Robert Möritz, a local politician from the eastern German state of Saxony-Anhalt, surprisingly announced his resignation from Chancellor Angela Merkel’s Christian Democratic Union (CDU) on Friday, saying he wanted “to shield the party from further harm” and calm the political uproar. It recently emerged that Möritz had ties to Germany’s right-wing extremist milieu, and has a symbol tattooed on his arm associated with neo-Nazism. Möritz said his resignation was about sending a signal, and that “sometimes, life is about focusing on one’s true priorities.” He added that he nevertheless fully subscribes to the conservative CDU’s values.
News of Möritz’ links to Germany’s far-right milieu had brought Saxony-Anhalt’s government — a coalition between the CDU, center-left Social Democrats and environmentalist Greens — to the verge of collapse. On Thursday, the state’s CDU issued an ultimatum to Möritz, demanding that he distance himself from the far-right or face repercussions.
Will the CDU work with the far right?
The scandal surrounding Möritz, and what it means for politics in Saxony-Anhalt today, made national headlines. This is partially due to the state’s political history: Between 1994 and 2002, a Social Democrat-led minority government was in power in Saxony-Anhalt with tacit backing from the Party of Democratic Socialism, the legal successor to the party that had ruled East Germany. This arrangement became known as the Magdeburg model — named after Saxony-Anhalt’s capital.
Today, the state’s coalition government is led by the CDU. There is speculation that some figures within the CDU are considering taking inspiration from the Magdeburg model and teaming up with the far-right Alternative for Germany (AfD). Saxony-Anhalt’s current three-party coalition, after all, has had critics within the CDU ever since it was established back in 2016. Certain party members have repeatedly signaled their disdain for the Greens, in particular, and flirted with the AfD. While the CDU has ruled out any cooperation with the far-right at the national level, this did not deter leading Christian Democrats in Saxony-Anhalt from publishing a paper this summer calling for the party to open up to the AfD. Influential CDU politicians on the local level have expressed support for this model, and have insisted that an informal cooperation with the AfD should not be ruled out. Saxony-Anhalt’s AfD, in turn, is aiming to transform itself into a viable coalition partner.
Crisis meeting and ultimatum
Holger Stahlknecht, who heads the CDU in Saxony-Anhalt and for years has served as the state’s interior minister, rejects accusations that his party is drifting towards the far right.
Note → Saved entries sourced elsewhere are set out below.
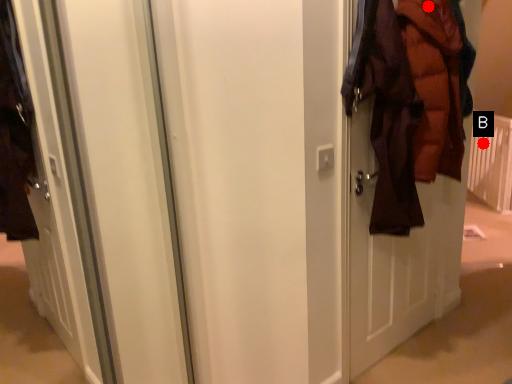
Question: Two points are circled on the image, labeled by A and B beside each circle. Among these points, which one is farthest from the camera?

Choices:
 (A) A is further
 (B) B is further

Answer: (B)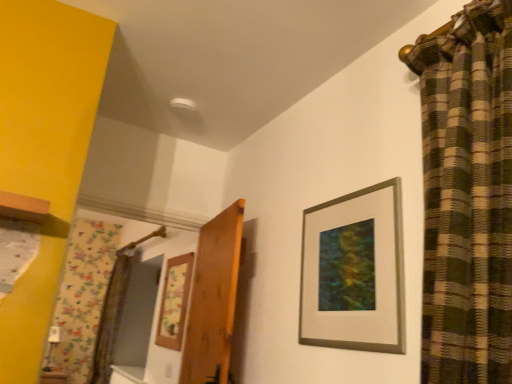
Question: From a real-world perspective, is silver/metallic picture frame at upper right, which is counted as the second picture frame, starting from the left, above or below wooden picture frame at center, acting as the first picture frame starting from the back?

Choices:
 (A) below
 (B) above

Answer: (B)

Question: Is silver/metallic picture frame at upper right, placed as the 1th picture frame when sorted from top to bottom, to the left or to the right of wooden picture frame at center, the second picture frame viewed from the top, in the image?

Choices:
 (A) right
 (B) left

Answer: (A)

Question: Estimate the real-world distances between objects in this image. Which object is closer to the wooden picture frame at center, placed as the first picture frame when sorted from left to right?

Choices:
 (A) wooden door at center
 (B) silver/metallic picture frame at upper right, which is counted as the second picture frame, starting from the left

Answer: (A)

Question: Estimate the real-world distances between objects in this image. Which object is closer to the wooden picture frame at center, which is the second picture frame from right to left?

Choices:
 (A) silver/metallic picture frame at upper right, placed as the 1th picture frame when sorted from top to bottom
 (B) wooden door at center

Answer: (B)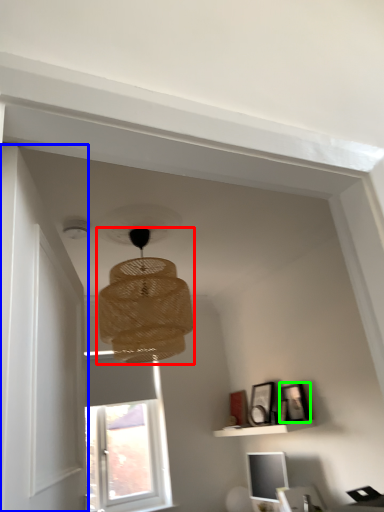
Question: Based on their relative distances, which object is farther from lamp (highlighted by a red box)? Choose from door (highlighted by a blue box) and picture frame (highlighted by a green box).

Choices:
 (A) door
 (B) picture frame

Answer: (B)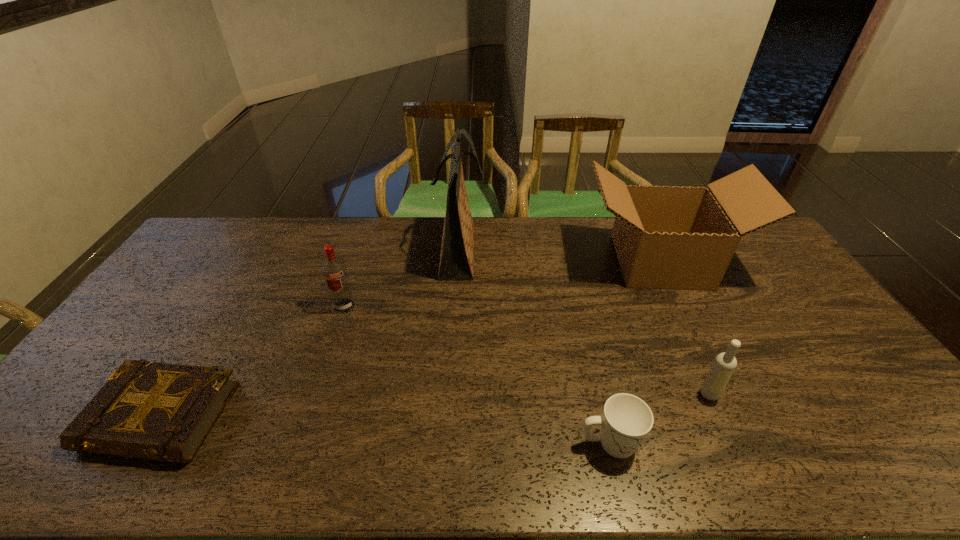
Choose which object is the nearest neighbor to the tallest object. Please provide its 2D coordinates. Your answer should be formatted as a tuple, i.e. [(x, y)], where the tuple contains the x and y coordinates of a point satisfying the conditions above.

[(334, 270)]

Locate an element on the screen. The width and height of the screenshot is (960, 540). free space that satisfies the following two spatial constraints: 1. on the front-facing side of the shopping bag; 2. on the back side of the nearer vodka is located at coordinates (451, 394).

Locate an element on the screen. The image size is (960, 540). free space that satisfies the following two spatial constraints: 1. on the front label of the third farthest object; 2. on the left side of the shorter vodka is located at coordinates (316, 394).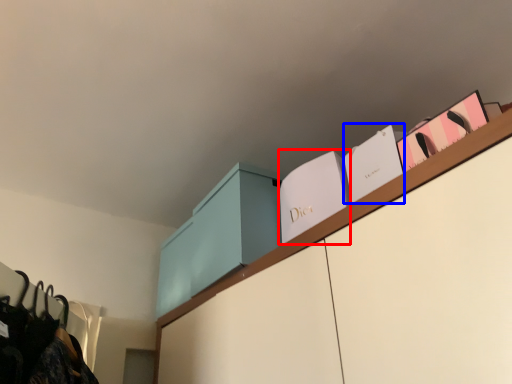
Question: Which object is closer to the camera taking this photo, book (highlighted by a red box) or book (highlighted by a blue box)?

Choices:
 (A) book
 (B) book

Answer: (B)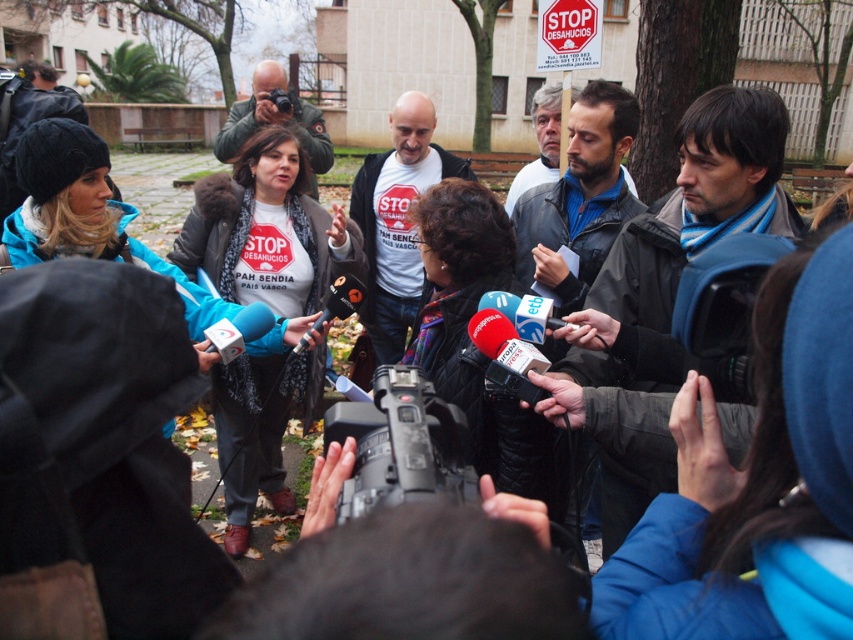
Question: Is black plastic video camera at center positioned before matte black camera at upper center?

Choices:
 (A) no
 (B) yes

Answer: (B)

Question: Can you confirm if black plastic video camera at center is smaller than matte black camera at upper center?

Choices:
 (A) yes
 (B) no

Answer: (B)

Question: Which object appears closest to the camera in this image?

Choices:
 (A) black plastic video camera at center
 (B) matte black camera at upper center

Answer: (A)

Question: Which of the following is the closest to the observer?

Choices:
 (A) matte black camera at upper center
 (B) black plastic video camera at center

Answer: (B)

Question: Does black plastic video camera at center appear under matte black camera at upper center?

Choices:
 (A) no
 (B) yes

Answer: (B)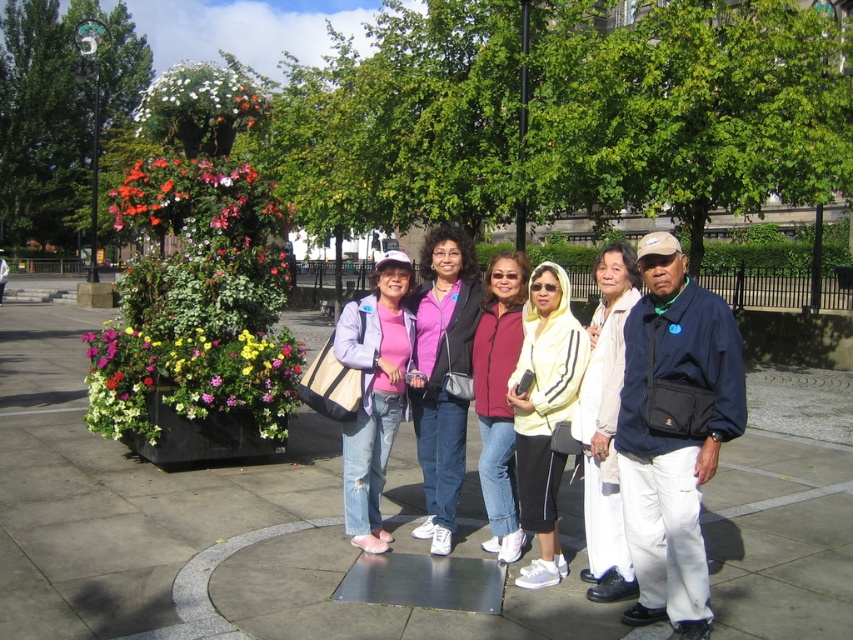
Question: Does matte pink sweater at center have a greater width compared to white cotton pants at center?

Choices:
 (A) yes
 (B) no

Answer: (A)

Question: Which object is the farthest from the maroon fleece jacket at center?

Choices:
 (A) matte pink sweater at center
 (B) matte purple jacket at center
 (C) white cotton pants at center

Answer: (C)

Question: Does metallic silver pavement at center lie behind yellow/white striped hoodie at center?

Choices:
 (A) no
 (B) yes

Answer: (A)

Question: Considering the real-world distances, which object is farthest from the yellow/white striped hoodie at center?

Choices:
 (A) matte pink sweater at center
 (B) metallic silver pavement at center
 (C) matte purple jacket at center

Answer: (B)

Question: Is matte purple jacket at center wider than white cotton pants at center?

Choices:
 (A) no
 (B) yes

Answer: (B)

Question: Which object appears closest to the camera in this image?

Choices:
 (A) matte pink sweater at center
 (B) metallic silver pavement at center

Answer: (B)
At a press conference, he insisted that Saxony-Anhalt’s CDU was “centrist.” He did, however, warn that if his party did not integrate its more conservative faction, it would switch allegiance and “join the AfD.” He also said the party must appeal to voters who support the AfD. The far-right party currently controls over 20% of the seats in Saxony-Anhalt’s state parliament, and is similarly strong across Germany’s other eastern states.
Stahlknecht’s press conference had been preceded by an emergency CDU meeting to address the Möritz scandal. The Greens had pressured the CDU to take action. The party had initially said it wanted to give Möritz “a second chance.” State Premier Rainer Haseloff attended the meeting as well, underscoring the severity of the crisis.
It was agreed that Möritz would be asked to distance himself from his past and publicly subscribe to the CDU’s core values at the party leadership’s next crisis meeting on December 28. Stahlknecht said that as a “minimum requirement” he would also have been expected to remove his controversial tattoo by then. The idea was to then decide on whether or not to launch proceedings to remove Möritz from the party — though local CDU figures were divided on the issue.
National party leadership keeps its distance
Such proceedings are complicated and take a long time to conclude. Germany’s political party laws make it easy for individuals to join but not be removed from parties. The national CDU branch deliberately refrained from getting drawn into the affair, with party leader Annegret Kramp-Karrenbauer insisting it falls within the remit of Saxony-Anhalt’s CDU alone.
However, the CDU’s national branch clarified that a candidate may only be removed if he or she is “a member of a competing party or political organization” and that local decision-makers alone can give the go-ahead for such formal proceedings, which rely on internal courts that allow individuals to contest their decision. The CDU also said an individual’s removal hinges on whether that person’s conduct “harmed” the party. No official figures on these proceedings exist, according to the CDU. But given Möritz’ resignation from the party on Friday, there is no longer a need for such a formal procedure.